# PROBLEM TO WORK ON:
The listing below holds a line with "flower arrangement: present [1474,339,1553,418]" and a later line with "plate: none [1022,742,1170,797]". Write out those two lines and every line between them, exactly, and nothing else.
┌────────
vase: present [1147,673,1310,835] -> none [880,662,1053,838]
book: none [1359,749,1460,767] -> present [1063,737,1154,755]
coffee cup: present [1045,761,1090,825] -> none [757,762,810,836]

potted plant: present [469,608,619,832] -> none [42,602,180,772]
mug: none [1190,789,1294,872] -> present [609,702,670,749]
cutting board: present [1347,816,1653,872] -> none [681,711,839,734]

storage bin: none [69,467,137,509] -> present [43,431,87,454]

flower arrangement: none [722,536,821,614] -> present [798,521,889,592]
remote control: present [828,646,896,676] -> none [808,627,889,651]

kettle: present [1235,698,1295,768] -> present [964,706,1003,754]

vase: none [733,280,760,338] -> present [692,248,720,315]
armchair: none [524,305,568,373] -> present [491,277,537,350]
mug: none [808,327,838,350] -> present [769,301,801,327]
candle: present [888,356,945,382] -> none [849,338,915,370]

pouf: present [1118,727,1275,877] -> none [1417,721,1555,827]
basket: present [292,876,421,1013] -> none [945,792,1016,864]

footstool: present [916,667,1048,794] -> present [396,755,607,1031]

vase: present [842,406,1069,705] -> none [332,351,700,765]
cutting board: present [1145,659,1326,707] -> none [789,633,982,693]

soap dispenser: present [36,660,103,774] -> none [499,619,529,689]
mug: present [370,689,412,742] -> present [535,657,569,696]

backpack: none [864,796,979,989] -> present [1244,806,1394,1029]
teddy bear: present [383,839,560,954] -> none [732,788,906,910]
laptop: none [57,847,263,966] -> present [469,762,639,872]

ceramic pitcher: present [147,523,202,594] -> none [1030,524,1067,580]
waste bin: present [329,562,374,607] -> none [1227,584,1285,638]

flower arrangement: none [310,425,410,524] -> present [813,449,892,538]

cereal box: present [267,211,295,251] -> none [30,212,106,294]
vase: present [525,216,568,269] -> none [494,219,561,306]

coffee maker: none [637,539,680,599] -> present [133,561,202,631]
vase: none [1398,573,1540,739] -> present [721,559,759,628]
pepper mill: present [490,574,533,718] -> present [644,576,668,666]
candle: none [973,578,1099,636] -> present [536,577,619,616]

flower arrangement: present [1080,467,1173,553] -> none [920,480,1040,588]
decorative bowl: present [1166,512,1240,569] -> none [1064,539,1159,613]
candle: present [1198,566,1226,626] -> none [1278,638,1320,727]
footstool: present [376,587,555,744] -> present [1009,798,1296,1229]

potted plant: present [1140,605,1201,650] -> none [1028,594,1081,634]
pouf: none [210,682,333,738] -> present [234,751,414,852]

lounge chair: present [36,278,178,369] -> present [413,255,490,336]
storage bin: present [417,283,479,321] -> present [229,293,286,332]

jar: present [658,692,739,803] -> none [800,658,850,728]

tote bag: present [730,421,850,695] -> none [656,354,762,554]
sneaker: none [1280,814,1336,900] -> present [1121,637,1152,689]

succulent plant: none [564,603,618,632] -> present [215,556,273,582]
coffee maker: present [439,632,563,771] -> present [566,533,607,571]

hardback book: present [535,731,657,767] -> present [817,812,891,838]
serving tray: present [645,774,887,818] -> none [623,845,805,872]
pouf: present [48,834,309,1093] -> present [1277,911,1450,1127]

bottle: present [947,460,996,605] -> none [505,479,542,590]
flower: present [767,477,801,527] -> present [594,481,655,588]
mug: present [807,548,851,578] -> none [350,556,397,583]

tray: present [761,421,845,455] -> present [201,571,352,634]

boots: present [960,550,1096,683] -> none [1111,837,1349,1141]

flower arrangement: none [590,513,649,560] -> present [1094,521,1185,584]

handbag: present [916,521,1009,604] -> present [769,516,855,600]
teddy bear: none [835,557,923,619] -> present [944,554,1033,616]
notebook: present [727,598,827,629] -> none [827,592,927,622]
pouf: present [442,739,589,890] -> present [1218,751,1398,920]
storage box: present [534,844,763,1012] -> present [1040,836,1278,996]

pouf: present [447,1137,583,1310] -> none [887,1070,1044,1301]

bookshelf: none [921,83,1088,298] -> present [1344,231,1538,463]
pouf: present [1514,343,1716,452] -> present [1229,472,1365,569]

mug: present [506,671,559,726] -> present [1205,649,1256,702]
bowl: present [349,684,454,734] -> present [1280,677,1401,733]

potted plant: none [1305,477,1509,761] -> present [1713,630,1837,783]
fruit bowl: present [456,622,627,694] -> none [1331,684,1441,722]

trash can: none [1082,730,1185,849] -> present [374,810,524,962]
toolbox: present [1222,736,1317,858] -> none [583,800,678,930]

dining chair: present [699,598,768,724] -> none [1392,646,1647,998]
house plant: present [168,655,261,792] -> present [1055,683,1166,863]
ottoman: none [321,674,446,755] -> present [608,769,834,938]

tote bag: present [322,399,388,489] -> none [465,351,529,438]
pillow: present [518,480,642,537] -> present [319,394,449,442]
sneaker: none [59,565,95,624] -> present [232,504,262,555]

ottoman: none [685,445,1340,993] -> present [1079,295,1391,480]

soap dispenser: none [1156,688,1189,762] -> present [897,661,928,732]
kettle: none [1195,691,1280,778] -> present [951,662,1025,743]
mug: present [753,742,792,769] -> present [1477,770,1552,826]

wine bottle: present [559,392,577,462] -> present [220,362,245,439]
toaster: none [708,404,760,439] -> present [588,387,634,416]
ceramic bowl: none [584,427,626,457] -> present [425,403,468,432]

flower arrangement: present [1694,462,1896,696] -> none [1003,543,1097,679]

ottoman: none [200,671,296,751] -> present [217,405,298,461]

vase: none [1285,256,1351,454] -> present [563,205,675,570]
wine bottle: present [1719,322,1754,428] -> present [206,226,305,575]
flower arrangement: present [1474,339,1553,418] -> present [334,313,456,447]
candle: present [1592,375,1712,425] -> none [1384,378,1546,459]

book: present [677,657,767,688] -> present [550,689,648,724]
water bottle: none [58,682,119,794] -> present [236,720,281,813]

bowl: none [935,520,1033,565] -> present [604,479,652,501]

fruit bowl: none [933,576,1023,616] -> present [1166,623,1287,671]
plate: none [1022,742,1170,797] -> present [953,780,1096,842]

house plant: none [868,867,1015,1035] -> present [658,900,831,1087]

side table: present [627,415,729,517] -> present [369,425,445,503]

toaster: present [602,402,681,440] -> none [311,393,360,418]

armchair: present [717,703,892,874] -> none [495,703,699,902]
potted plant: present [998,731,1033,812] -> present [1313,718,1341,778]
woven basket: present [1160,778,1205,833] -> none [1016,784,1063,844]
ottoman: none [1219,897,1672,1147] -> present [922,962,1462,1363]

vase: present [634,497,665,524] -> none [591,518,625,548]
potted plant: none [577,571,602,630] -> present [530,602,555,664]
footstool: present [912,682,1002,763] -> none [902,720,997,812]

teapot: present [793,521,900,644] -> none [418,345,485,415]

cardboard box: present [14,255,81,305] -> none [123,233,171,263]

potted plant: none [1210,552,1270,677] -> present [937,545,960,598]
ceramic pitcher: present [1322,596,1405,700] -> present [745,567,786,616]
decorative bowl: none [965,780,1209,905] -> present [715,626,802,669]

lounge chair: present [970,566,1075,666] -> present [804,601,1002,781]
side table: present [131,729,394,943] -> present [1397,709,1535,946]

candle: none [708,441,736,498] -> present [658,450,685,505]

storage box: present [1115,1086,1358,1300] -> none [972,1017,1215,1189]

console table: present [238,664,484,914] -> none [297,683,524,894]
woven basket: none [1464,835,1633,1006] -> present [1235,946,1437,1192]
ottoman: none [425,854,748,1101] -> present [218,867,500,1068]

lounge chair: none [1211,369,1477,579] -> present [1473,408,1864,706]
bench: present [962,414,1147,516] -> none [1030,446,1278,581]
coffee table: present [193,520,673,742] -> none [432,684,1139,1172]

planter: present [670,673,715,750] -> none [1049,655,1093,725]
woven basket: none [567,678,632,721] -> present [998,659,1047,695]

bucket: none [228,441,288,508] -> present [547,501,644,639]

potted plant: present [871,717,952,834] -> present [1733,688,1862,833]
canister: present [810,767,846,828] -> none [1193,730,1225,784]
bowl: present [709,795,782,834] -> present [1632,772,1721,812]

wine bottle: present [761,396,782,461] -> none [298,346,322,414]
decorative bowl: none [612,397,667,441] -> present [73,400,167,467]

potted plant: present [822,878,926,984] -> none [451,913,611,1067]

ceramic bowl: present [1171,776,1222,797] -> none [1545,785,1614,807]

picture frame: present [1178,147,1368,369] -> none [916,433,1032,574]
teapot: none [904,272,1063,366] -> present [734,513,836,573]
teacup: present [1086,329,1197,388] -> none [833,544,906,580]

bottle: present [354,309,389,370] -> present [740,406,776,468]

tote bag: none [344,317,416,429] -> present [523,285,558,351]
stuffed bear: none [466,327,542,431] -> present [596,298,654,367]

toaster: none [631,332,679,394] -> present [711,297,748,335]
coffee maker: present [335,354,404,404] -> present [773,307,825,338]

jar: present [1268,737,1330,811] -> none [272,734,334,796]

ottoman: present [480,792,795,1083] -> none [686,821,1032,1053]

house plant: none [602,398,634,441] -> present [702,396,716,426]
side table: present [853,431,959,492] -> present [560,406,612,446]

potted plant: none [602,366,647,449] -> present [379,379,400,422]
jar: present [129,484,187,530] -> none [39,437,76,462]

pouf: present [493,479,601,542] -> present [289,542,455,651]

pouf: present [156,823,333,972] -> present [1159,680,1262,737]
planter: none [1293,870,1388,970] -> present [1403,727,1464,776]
└────────
# WRITTEN SOLUTION:
flower arrangement: present [1474,339,1553,418] -> present [334,313,456,447]
candle: present [1592,375,1712,425] -> none [1384,378,1546,459]

book: present [677,657,767,688] -> present [550,689,648,724]
water bottle: none [58,682,119,794] -> present [236,720,281,813]

bowl: none [935,520,1033,565] -> present [604,479,652,501]

fruit bowl: none [933,576,1023,616] -> present [1166,623,1287,671]
plate: none [1022,742,1170,797] -> present [953,780,1096,842]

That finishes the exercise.